練習問題 A:
通勤災害に関する文章を読み、次の問いに答えてください。
(i) シリーズ最終回の今回は、何について記載していますか。
(ii) 会社の帰りにスーパーで買い物をしている最中に転んでケガをした場合、「通勤災害」になりますか。
(iii) 通勤途中の寄り道は、別の言葉で何と言い換えられていますか。
練習問題 B: 通勤災害に関する文章のうち、「通勤途中の寄り道、つまり「逸」で始まり「を除き、この限りではない。」」で終わる部分を、「労働者災害補償保険法」を「労災保険法」に変えて書き直してください。

抜粋:
######
会社の帰り道に寄り道。どこまでが「通勤」?〜シリーズ 通勤災害3 〜

「シリーズ 通勤災害」では、「どのような場合に『通勤災害』にあたるのか」を具体的な事例をあげながら紹介しています。シリーズ最終回の今回は、「通勤中に寄り道をした場合、『通勤』ではなくなるのかどうか」について記載します。

例えば、会社の帰りに惣菜等を買いにスーパーに行き、買い物をしている最中に転んでケガをした場合は、「通勤災害」にはなりません。しかし、買い物を終えて帰路についている最中に転んでケガをした場合は、「通勤災害」になる可能性が高いです

通勤途中の寄り道、つまり「逸脱・中断」について、労働者災害補償保険法では次のように定めています。

「労働者が、移動の経路逸脱し、又は移動中断した場合においては、当該逸脱又は中断の間びその後の移動は、通勤としない。ただし、当該逸脱又は中断が、日常生活上必要な行為であって厚生労働省令で定めるものをやむを得ない事由により行うための最小限度のものである場合は、当該逸脱又は中断の間を除き、この限りではない。」
######
表示内容:

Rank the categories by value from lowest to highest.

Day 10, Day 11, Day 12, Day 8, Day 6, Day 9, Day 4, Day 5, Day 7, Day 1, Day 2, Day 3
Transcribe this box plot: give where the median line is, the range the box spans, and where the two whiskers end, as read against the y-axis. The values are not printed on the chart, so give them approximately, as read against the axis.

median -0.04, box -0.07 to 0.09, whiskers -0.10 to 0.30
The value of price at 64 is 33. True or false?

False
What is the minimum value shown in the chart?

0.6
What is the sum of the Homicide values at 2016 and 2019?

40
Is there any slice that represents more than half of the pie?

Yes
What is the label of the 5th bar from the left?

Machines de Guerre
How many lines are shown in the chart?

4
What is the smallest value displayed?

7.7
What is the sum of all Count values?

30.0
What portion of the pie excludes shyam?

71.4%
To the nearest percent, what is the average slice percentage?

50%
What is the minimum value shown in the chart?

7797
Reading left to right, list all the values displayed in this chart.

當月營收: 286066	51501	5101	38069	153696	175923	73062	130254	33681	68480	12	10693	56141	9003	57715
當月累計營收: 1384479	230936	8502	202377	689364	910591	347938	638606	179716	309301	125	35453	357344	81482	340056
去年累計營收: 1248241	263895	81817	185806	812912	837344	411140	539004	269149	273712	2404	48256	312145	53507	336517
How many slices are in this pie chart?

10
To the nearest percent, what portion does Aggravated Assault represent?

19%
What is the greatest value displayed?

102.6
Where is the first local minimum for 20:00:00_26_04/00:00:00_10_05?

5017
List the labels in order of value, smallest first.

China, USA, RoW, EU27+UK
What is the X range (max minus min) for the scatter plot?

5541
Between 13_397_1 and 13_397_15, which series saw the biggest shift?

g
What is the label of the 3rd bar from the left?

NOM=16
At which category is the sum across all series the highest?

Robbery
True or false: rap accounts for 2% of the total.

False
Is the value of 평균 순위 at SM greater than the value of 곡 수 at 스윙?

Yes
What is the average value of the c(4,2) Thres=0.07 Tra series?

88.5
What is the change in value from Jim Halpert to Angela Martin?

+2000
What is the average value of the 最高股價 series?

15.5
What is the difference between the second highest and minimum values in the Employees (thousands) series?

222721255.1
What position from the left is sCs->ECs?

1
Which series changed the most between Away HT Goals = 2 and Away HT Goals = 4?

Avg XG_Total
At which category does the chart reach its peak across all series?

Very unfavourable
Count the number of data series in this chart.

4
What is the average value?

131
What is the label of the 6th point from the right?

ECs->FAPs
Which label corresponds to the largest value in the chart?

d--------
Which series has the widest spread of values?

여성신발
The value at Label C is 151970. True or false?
######
解答 A:
(i) 通勤中に寄り道をした場合、「通勤」ではなくなるのかどうかについてです。
(ii) 「通勤災害」にはなりません。
(iii) 「逸脱・中断」と言い換えられています。

解答 B:
通勤途中の寄り道、つまり「逸脱・中断」について、労災保険法では次のように定めています。

「労働者が、移動の経路逸脱し、又は移動中断した場合においては、当該逸脱又は中断の間びその後の移動は、通勤としない。ただし、当該逸脱又は中断が、日常生活上必要な行為であって厚生労働省令で定めるものをやむを得ない事由により行うための最小限度のものである場合は、当該逸脱又は中断の間を除き、この限りではない。」